Picking up my B&W 804S on Saturday

the dealer will probably try sell me on the high priced speaker wire
and interconnects when I go in

Seeking suggestions on well-known, reasaonably priced wire and connects

I want to get the most out of the speaks so I do not want to skimp, but
do not want to spend more than I really need to

I guess I do need to get speaker cable gauge the manual suggests, and
shielded? 

Is it true the thicker & shorter the wire the better?

Thanks for any feedback


Yammie RXV 1400
Outlaw 7500
B&W 804S
Center B&W HTM4S
Surrounds B&W SCMS


----------



## tonyvdb (Sep 5, 2007)

Tuddy said:


> Picking up my B&W 804S on Saturday


Great speakers. You wont be disappointed.




> I guess I do need to get speaker cable gauge the manual suggests, and
> shielded?


Yes and no, If your speakers are in a location where the speaker wires cross power cables and such then a shielded cable many help but in most cases this simply is not necessary. As far as gauge a 12 gauge wire will be plenty.



> Is it true the thicker & shorter the wire the better?
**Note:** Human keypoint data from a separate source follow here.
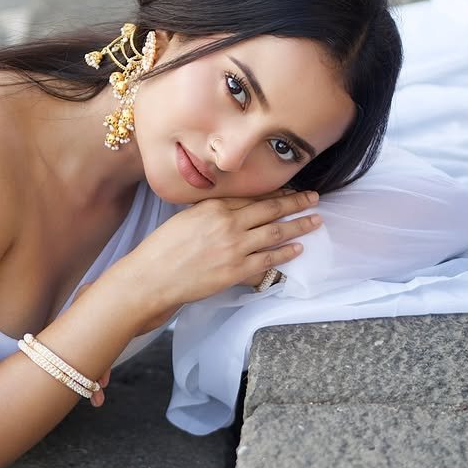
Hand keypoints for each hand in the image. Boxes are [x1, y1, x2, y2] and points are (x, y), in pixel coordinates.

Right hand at [120, 188, 321, 327]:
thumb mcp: (186, 218)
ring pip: (275, 232)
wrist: (153, 276)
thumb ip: (210, 212)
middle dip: (296, 203)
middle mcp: (228, 223)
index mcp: (214, 207)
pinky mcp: (236, 270)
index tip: (291, 191)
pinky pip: (268, 259)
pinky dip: (285, 253)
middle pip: (270, 210)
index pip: (253, 197)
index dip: (276, 194)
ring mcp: (234, 247)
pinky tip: (298, 248)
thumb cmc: (162, 249)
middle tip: (314, 198)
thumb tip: (230, 211)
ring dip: (298, 226)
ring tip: (315, 221)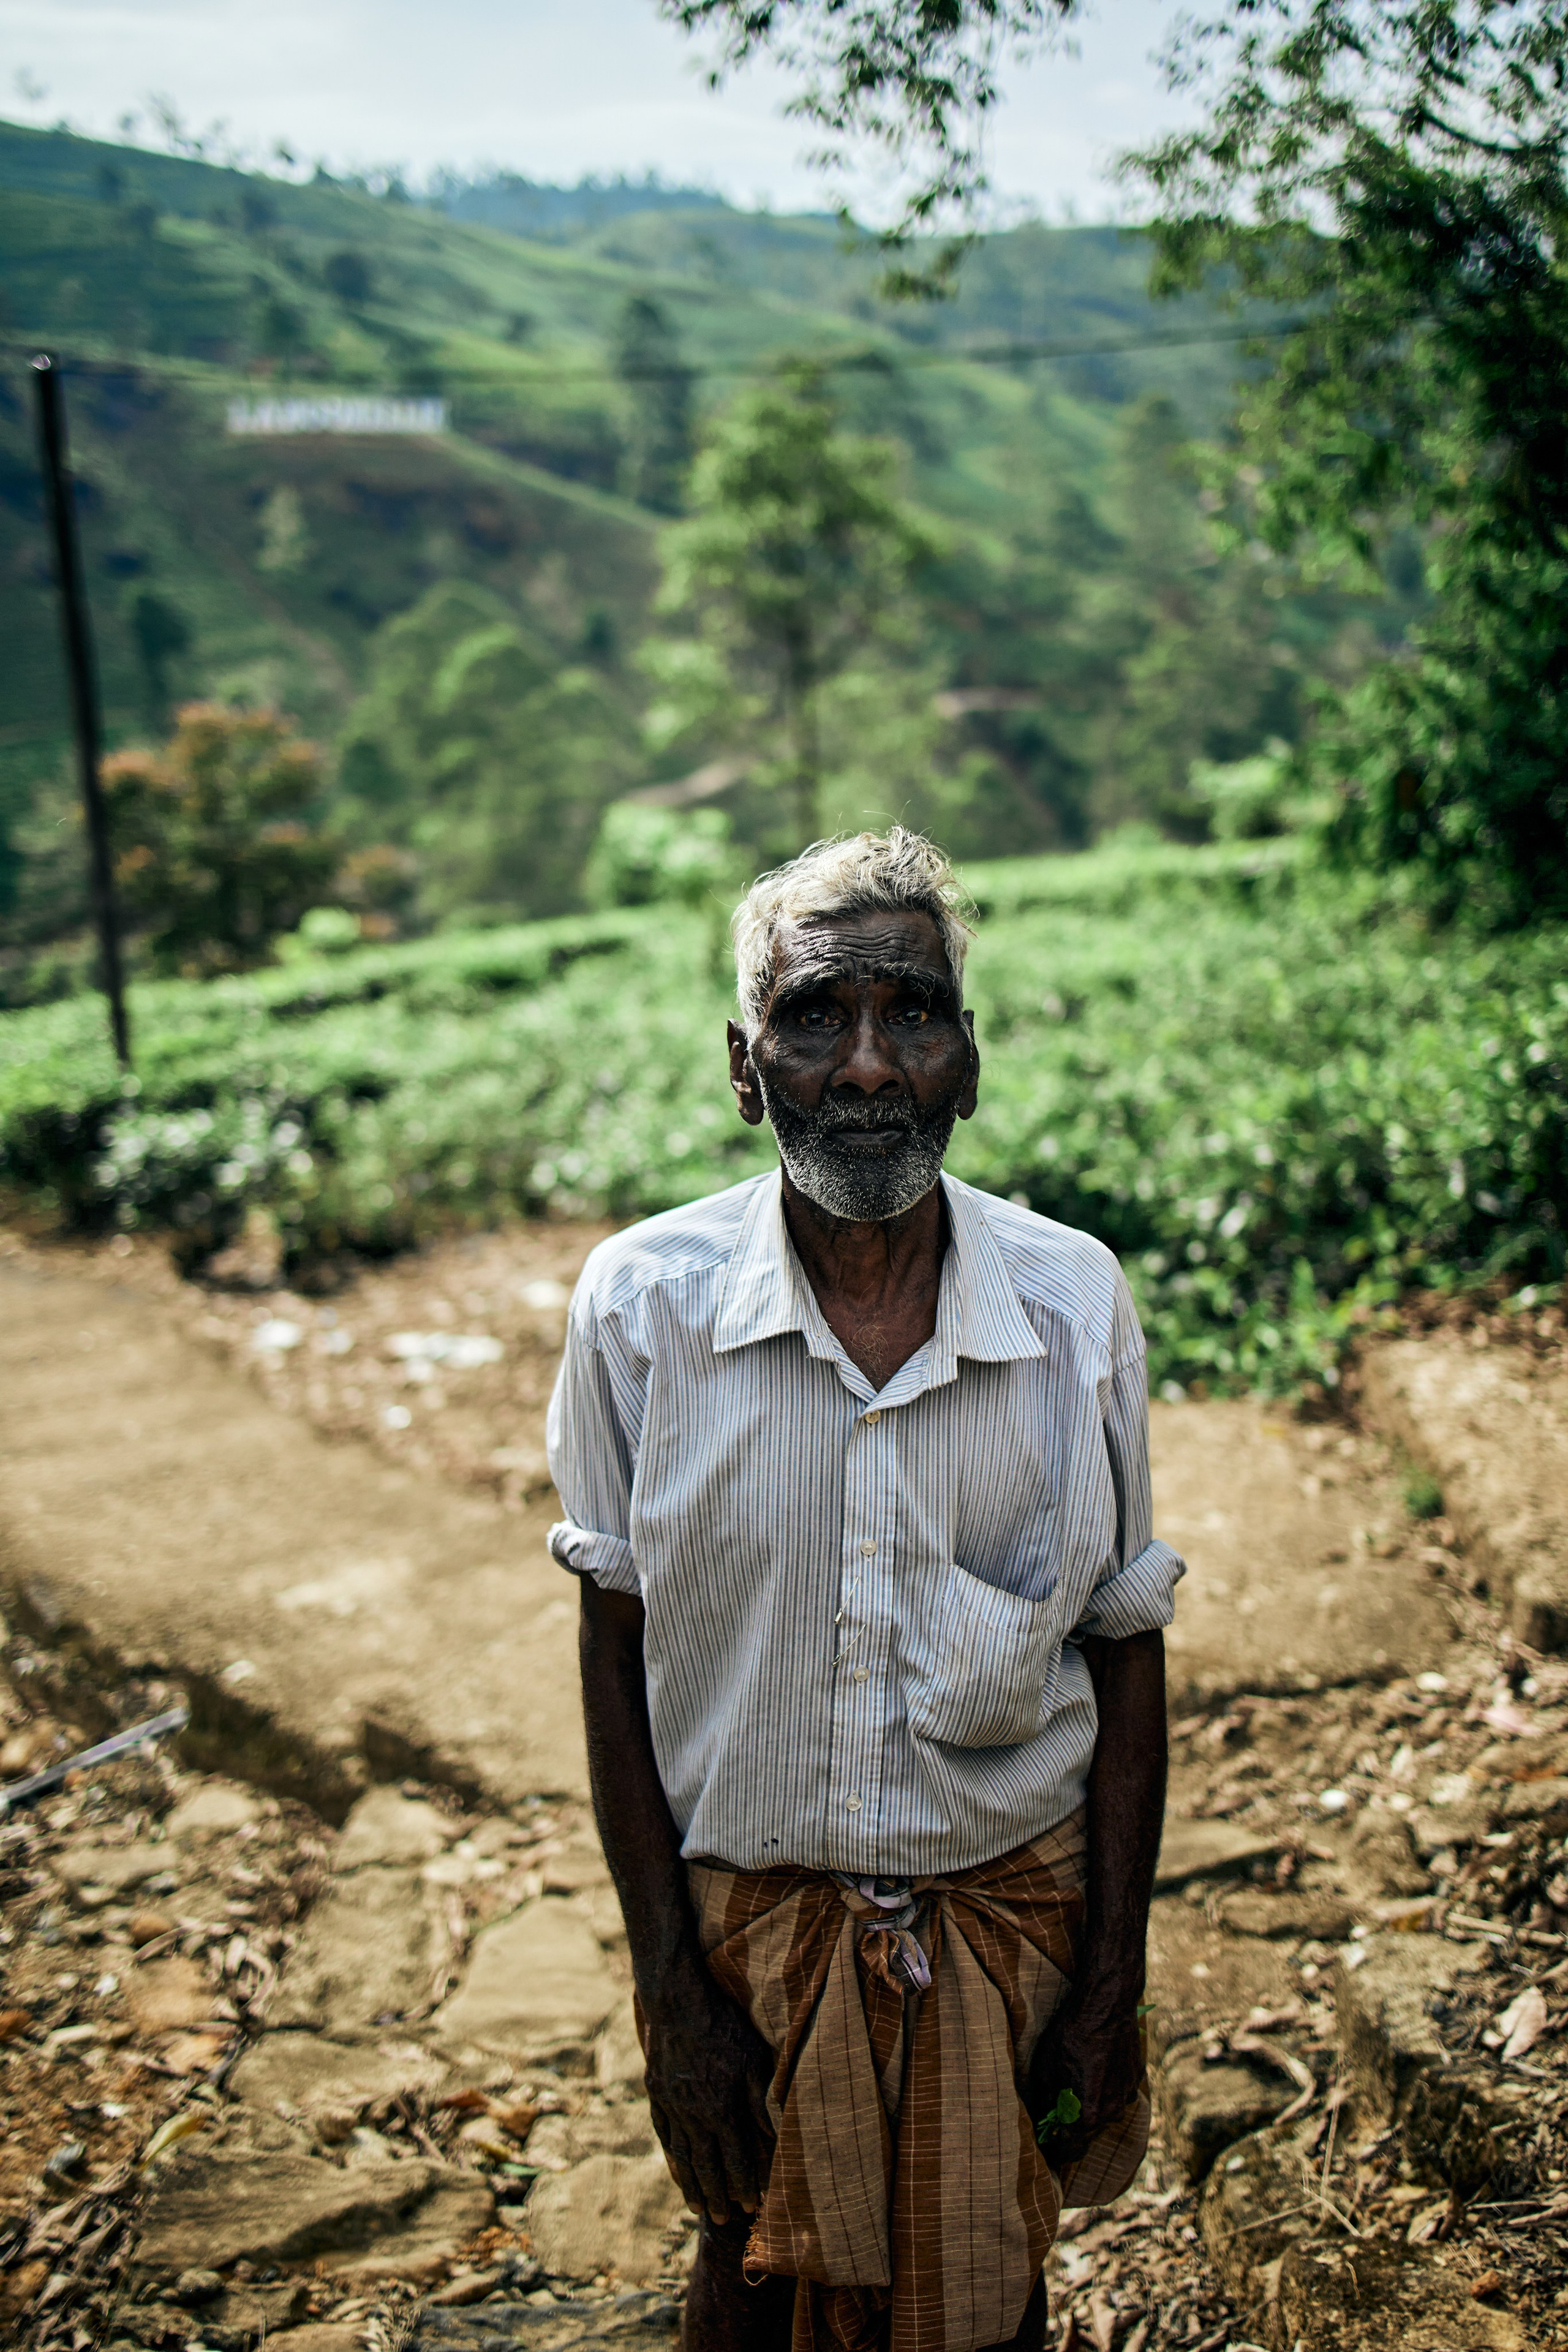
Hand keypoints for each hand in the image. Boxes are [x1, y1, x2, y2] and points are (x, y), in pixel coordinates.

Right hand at [642, 1956, 775, 2225]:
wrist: (676, 2002)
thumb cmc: (723, 2026)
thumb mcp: (753, 2059)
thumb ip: (761, 2101)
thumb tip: (777, 2137)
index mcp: (720, 2110)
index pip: (735, 2160)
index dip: (744, 2186)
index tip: (752, 2209)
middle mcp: (693, 2116)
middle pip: (707, 2166)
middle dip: (718, 2196)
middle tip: (725, 2221)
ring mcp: (671, 2107)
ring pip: (683, 2157)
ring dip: (692, 2186)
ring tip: (699, 2209)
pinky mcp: (656, 2094)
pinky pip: (664, 2136)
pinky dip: (672, 2158)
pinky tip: (677, 2170)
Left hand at [1029, 1989, 1143, 2168]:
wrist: (1106, 2005)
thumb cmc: (1070, 2036)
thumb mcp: (1046, 2070)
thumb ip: (1047, 2104)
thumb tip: (1045, 2123)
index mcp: (1088, 2117)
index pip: (1070, 2152)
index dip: (1056, 2152)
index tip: (1047, 2148)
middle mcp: (1111, 2113)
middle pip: (1088, 2132)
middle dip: (1073, 2127)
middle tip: (1056, 2112)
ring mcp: (1127, 2095)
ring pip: (1105, 2112)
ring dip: (1091, 2105)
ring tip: (1077, 2081)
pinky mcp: (1136, 2077)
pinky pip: (1118, 2092)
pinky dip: (1106, 2087)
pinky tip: (1095, 2067)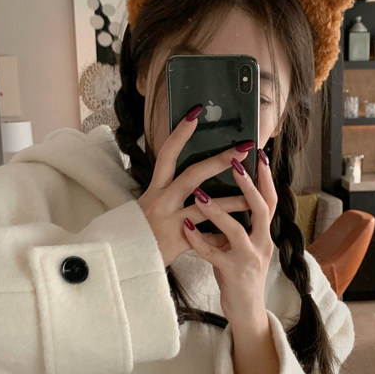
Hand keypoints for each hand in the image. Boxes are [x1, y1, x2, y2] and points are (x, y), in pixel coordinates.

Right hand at [136, 106, 250, 268]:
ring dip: (231, 201)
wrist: (121, 260)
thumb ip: (168, 191)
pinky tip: (240, 233)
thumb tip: (195, 177)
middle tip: (243, 148)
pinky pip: (204, 238)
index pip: (167, 154)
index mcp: (155, 189)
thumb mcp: (148, 205)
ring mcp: (168, 221)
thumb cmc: (137, 231)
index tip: (196, 113)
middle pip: (192, 175)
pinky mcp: (176, 242)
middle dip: (220, 160)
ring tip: (252, 196)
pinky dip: (221, 235)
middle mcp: (160, 201)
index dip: (180, 133)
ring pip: (205, 207)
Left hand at [180, 145, 277, 329]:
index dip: (265, 178)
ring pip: (237, 231)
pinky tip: (185, 228)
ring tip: (199, 194)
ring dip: (218, 210)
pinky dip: (199, 240)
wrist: (247, 312)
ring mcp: (248, 259)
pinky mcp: (232, 274)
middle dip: (248, 185)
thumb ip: (238, 222)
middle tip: (235, 163)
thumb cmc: (238, 272)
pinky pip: (214, 255)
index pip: (270, 200)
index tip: (258, 155)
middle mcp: (262, 244)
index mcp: (264, 234)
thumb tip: (224, 194)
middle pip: (262, 209)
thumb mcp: (243, 245)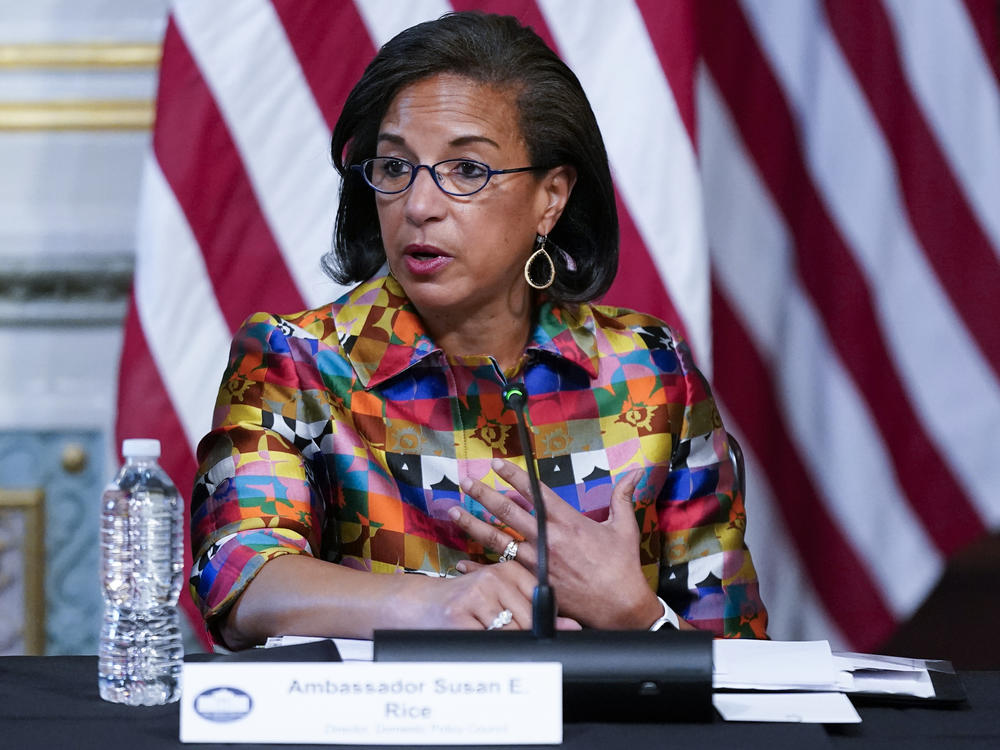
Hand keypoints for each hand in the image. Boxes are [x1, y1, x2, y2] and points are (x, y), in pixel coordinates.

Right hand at [410, 560, 580, 631]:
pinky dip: (485, 646)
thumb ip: (537, 609)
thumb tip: (573, 627)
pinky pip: (488, 641)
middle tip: (499, 631)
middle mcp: (494, 577)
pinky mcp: (459, 614)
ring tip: (485, 631)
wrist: (421, 603)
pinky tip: (475, 636)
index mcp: (510, 569)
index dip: (540, 623)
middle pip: (530, 621)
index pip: (543, 603)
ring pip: (511, 633)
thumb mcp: (501, 597)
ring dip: (501, 642)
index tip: (523, 625)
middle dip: (521, 636)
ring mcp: (476, 594)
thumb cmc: (468, 602)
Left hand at [450, 459, 661, 628]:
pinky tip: (461, 560)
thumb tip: (637, 472)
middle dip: (484, 494)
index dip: (514, 476)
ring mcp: (538, 562)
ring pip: (498, 540)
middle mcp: (549, 539)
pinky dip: (479, 566)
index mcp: (569, 522)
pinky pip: (501, 572)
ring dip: (474, 524)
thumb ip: (623, 497)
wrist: (621, 607)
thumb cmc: (623, 567)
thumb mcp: (624, 527)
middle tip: (465, 481)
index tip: (497, 463)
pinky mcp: (534, 583)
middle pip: (509, 512)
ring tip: (454, 511)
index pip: (535, 492)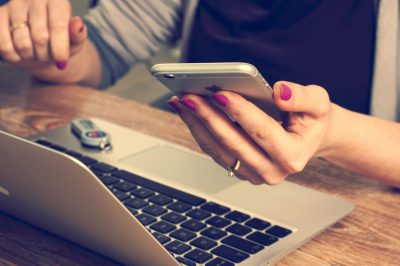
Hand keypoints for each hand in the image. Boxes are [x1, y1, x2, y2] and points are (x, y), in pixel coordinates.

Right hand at [0, 0, 86, 69]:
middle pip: (40, 37)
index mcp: (57, 1)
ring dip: (31, 56)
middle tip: (48, 55)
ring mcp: (14, 6)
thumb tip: (77, 23)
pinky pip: (4, 45)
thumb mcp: (74, 41)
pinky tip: (20, 53)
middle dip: (46, 55)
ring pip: (22, 43)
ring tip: (36, 52)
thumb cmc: (60, 41)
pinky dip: (14, 56)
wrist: (40, 46)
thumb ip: (78, 34)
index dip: (60, 47)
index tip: (62, 61)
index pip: (58, 25)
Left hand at [168, 82, 331, 184]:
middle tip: (190, 96)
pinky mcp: (239, 169)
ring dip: (197, 124)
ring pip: (218, 149)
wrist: (307, 138)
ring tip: (182, 101)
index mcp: (293, 156)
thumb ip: (303, 97)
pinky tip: (187, 112)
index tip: (221, 93)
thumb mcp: (319, 104)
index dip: (240, 112)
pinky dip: (198, 130)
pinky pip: (213, 151)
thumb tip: (279, 92)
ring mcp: (253, 174)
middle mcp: (271, 171)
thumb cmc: (312, 120)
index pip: (262, 132)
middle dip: (209, 117)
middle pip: (233, 143)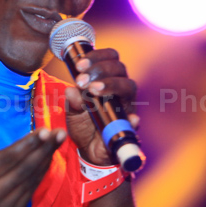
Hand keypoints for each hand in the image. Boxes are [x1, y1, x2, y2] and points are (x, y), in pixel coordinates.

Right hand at [0, 128, 65, 206]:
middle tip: (59, 134)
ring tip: (58, 143)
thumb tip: (26, 145)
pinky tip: (47, 160)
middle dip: (43, 151)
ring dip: (45, 161)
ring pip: (29, 183)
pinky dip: (39, 175)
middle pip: (22, 172)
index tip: (44, 130)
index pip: (6, 161)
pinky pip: (29, 193)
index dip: (27, 145)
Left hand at [63, 48, 140, 165]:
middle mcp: (119, 89)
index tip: (79, 65)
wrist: (90, 150)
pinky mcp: (131, 124)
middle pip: (119, 68)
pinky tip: (126, 117)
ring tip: (93, 90)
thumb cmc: (83, 125)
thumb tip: (71, 91)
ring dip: (111, 84)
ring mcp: (126, 105)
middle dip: (99, 69)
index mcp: (106, 79)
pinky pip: (134, 119)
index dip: (96, 56)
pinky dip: (131, 118)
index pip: (109, 58)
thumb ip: (71, 101)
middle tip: (82, 80)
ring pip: (129, 86)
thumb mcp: (72, 112)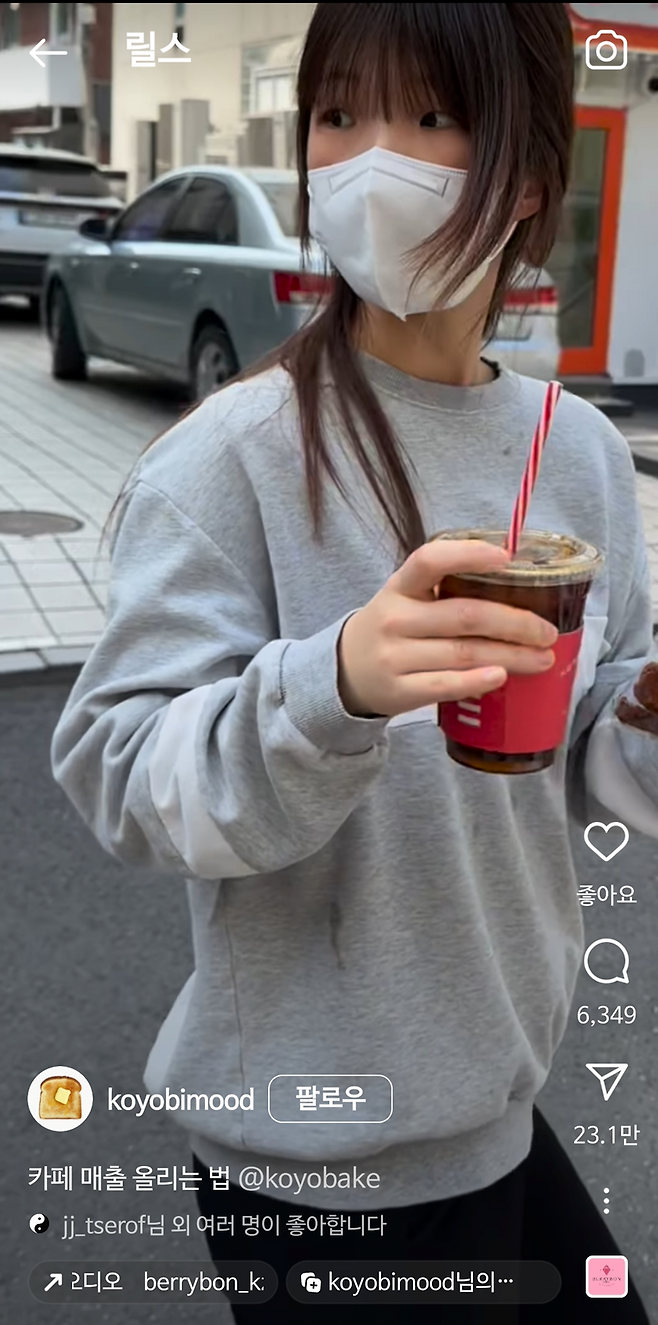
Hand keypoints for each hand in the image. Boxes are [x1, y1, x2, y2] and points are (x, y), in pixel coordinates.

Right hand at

Not really, you would be hard to find anyone who could tell you that they can hear or tell the difference between a 20' length of 14 gauge and a 5' length.


----------



## Sonnie (Apr 11, 2006)

Here's a couple of good threads you might want to glance over... Different Wire Gauge... and Speaker cables that "really" make a difference?


----------



## Josuah (Apr 26, 2006)

The gauge thing keeps coming up and it really comes down to your speakers and the distance of the run. 12awg might not be good enough. And yes, some expensive cables can make a difference but usually in a bad way in my opinion. Of course, there are some expensive cables that do the good thing of not affecting the electrical signal much at all.


----------



## lcaillo (May 2, 2006)

12 guage wire is more than sufficient for nearly any system. Other factors can make more difference than gauge, but as you say, it may not be better. I have trouble imagining how larger than 12awg would be needed. Ironically, many of the most expensive cables DO affect the signal and it may or may not be an improvement.


----------



## Tuddy (Sep 30, 2007)

Thanks for all of the insight

And Thanks Sonnie for the links to other threads

Happy Holidays All.


----------